■ Instructions to follow: Your answer should consist of the lines below that hold the word "green".

■ Data:
Content starts
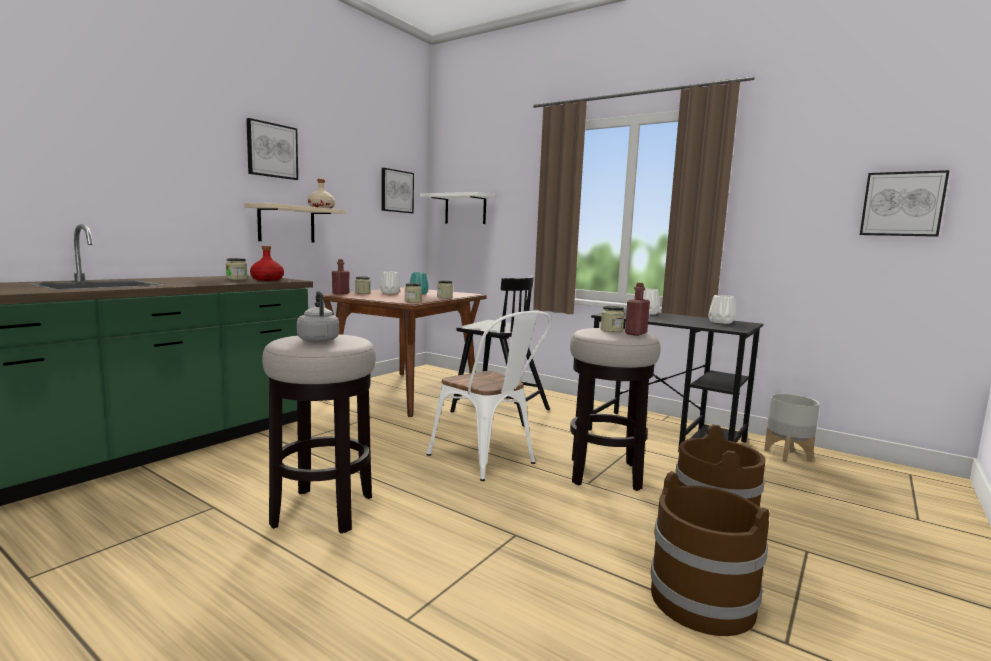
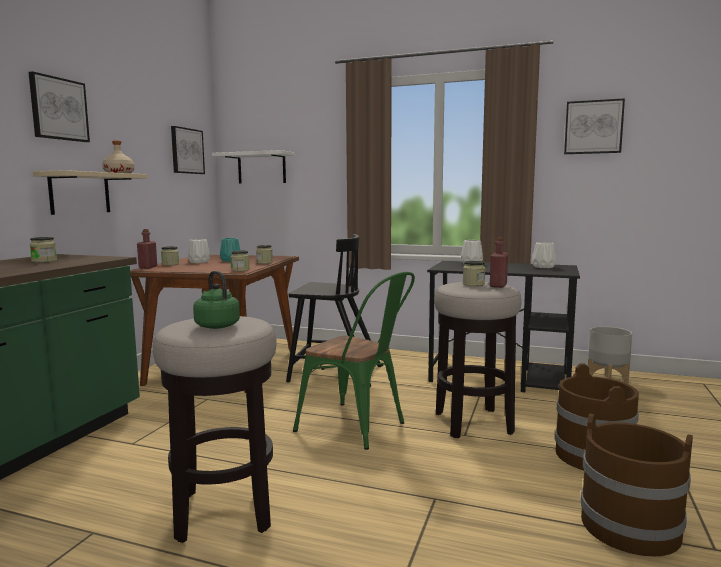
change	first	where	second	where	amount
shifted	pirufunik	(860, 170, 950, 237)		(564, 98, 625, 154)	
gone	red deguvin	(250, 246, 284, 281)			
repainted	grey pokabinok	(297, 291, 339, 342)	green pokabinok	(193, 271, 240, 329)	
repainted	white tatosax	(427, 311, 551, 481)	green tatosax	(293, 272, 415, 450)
Content ends
■ Expected answer:
repainted	grey pokabinok	(297, 291, 339, 342)	green pokabinok	(193, 271, 240, 329)	
repainted	white tatosax	(427, 311, 551, 481)	green tatosax	(293, 272, 415, 450)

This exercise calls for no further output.